For years and years Thanksgiving carried that shadow. My mother had survivor’s guilt on top of the brain injury. While we missed Aunt Agnes very much the whole year, that day was different each year.

A few years later their brother, a missionary Redemptorist priest, home from the Amazon, died in his sleep on New Year’s in our home.

My mother died 13 years ago this December 13.

My mother was Christmas for our family. She was that mom that shopped all year to find the perfect gifts, put the Christmas tree up the day after Thanksgiving and had decorations in every single room of the house – including the bathrooms.

That first Christmas without her we were still in shock because she died just 11 days before. No one felt like doing anything, much less celebrating. A year, later we all felt like it was the first Christmas without her because the actual first one seemed non-existent.

But it doesn’t matter when in the year someone dies, the holidays always bring your attention to their missing presence. The hole in your life where they used to be is highlighted at the holidays, because we are so focused on being together for the holidays that their absence is magnified. It doesn’t matter how long they’ve been gone either; that grief will find you.

It might be while shopping and you come across that perfect gift they would’ve loved. Or a reminder of a special tradition the two of you shared. Or their place at the dinner table.

With each holiday that passes, their absence in your life seems more, not less. It seems to serve as a place card – before they died and after they died.

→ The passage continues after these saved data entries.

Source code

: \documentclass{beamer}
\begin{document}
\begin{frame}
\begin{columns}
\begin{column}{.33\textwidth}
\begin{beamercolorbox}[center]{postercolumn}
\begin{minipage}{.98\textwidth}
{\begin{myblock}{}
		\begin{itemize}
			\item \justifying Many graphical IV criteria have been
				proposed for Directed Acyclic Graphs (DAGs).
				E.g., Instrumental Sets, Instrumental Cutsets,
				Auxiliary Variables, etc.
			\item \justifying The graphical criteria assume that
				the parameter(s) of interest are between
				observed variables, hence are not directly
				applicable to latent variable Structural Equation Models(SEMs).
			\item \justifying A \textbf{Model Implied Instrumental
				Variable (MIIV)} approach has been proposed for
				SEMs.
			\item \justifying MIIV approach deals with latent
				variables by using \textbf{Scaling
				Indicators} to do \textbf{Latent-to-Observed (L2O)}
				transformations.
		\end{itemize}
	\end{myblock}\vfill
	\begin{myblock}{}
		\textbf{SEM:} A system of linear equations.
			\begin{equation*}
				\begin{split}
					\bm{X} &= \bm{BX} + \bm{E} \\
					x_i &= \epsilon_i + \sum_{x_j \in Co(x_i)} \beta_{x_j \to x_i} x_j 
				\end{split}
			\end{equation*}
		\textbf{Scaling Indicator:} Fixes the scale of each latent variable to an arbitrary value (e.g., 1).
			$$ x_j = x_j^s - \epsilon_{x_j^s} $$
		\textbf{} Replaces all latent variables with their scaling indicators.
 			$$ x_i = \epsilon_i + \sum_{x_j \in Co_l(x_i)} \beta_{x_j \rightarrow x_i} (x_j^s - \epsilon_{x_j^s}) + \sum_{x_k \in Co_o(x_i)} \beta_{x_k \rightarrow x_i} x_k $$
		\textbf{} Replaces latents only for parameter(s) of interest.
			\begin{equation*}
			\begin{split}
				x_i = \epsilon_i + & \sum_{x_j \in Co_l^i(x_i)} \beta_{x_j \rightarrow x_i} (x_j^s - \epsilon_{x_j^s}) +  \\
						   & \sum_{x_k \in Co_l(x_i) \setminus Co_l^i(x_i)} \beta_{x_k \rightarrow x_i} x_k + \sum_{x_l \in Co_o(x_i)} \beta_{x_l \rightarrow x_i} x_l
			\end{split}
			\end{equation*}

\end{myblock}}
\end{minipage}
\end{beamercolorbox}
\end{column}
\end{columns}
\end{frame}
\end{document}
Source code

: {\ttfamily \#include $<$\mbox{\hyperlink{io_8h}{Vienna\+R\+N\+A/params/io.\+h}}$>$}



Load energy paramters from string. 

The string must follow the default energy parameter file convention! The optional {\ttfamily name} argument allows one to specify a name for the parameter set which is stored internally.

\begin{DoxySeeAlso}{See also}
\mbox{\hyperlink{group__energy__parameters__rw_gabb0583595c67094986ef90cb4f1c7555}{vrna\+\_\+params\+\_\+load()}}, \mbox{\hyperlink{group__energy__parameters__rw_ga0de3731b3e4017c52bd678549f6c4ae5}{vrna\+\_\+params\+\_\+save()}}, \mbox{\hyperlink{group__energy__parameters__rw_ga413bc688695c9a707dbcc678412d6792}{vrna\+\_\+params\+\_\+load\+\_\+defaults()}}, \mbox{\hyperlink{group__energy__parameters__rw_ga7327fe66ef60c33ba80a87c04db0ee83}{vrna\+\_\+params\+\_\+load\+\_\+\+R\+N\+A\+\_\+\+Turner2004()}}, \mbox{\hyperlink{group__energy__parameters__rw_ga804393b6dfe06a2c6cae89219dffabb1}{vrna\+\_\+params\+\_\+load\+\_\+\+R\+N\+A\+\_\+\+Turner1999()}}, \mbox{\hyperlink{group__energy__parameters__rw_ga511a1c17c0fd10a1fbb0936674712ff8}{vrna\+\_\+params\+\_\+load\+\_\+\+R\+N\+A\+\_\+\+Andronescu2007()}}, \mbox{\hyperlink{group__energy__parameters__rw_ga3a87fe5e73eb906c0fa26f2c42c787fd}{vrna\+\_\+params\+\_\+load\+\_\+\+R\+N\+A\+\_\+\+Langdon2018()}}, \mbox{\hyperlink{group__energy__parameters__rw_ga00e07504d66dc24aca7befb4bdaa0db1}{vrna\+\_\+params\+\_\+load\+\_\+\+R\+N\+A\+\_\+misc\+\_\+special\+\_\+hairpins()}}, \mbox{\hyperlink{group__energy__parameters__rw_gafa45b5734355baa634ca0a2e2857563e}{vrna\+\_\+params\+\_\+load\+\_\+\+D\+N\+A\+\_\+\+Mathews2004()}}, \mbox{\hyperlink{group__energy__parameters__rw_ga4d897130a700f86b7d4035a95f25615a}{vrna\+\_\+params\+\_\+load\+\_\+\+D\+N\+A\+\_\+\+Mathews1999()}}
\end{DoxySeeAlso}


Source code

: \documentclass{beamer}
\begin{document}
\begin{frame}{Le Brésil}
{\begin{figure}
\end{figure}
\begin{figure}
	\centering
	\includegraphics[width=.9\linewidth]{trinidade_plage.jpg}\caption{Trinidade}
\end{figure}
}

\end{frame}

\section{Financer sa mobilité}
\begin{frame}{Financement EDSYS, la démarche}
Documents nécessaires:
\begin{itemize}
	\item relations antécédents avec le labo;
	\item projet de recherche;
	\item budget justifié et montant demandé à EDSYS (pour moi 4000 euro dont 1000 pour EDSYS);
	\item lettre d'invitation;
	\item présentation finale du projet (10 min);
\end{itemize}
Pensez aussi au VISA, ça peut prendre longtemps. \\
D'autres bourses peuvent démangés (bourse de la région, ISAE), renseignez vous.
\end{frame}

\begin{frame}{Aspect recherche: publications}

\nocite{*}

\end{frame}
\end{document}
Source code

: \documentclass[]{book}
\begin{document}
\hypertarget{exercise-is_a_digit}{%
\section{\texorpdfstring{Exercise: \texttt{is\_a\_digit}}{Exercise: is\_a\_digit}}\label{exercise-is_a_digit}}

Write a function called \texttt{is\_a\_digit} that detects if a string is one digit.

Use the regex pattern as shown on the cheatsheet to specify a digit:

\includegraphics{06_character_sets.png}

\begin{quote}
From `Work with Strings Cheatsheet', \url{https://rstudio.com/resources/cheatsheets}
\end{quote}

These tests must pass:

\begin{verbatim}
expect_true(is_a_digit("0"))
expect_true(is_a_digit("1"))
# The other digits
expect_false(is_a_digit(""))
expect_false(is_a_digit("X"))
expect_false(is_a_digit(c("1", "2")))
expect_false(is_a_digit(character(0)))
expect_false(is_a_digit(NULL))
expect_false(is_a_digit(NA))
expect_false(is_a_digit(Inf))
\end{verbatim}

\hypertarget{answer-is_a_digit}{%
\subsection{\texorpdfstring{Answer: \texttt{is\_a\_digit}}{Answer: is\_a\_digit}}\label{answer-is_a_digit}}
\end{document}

While we may have new and wonderful people in our lives since our loved one transitioned, there is still that empty space where they used to sit.

The holidays highlight our losses because they highlight love – both the presence of it and the absence of it. If your family is not picture perfect, then you experience the grief over the loss of illusion every year. And after a death you have the grief over the loss of the possibilities of reconciliation. If your family is picture perfect (or as close to it as you can get) then you have the loss of the special energy that loved one brought with them.

Yes, we believe that love lives on. That our loved ones are around us everyday. That they never really leave us. But that doesn’t soothe the ache to feel their physical arms holding us once again. It doesn’t satisfy the need to hear their voice one more time. It does not stop us from missing their physical presence.

Be kind to yourself in your holiday grief. Do not put on bold false faces. Allow yourself time to mourn. Don’t judge yourself thinking you should be over it – no matter how many years have passed. Our lives are a collage of memories that do not die when a loved one does.

It is ok to remember and be sad. It is not ok to deny those feelings or hide them away. It is not ok to pretend to be happy when you are grieving. Find a way to tap into their energy, because it is all around you. They have never left, but their form has indeed changed.

  • Create a remembrance tradition to replace some of the traditions you once shared.
  • Light a special candle each year to symbolize the light they brought to this life on Earth.
  • Take a walk under the stars to symbolize your journey with them in life.

Find a way to channel your grief into honoring their memory. It is a gift you will give to both of you.

I love you. And they continue to love you. Blessed holidays to you all.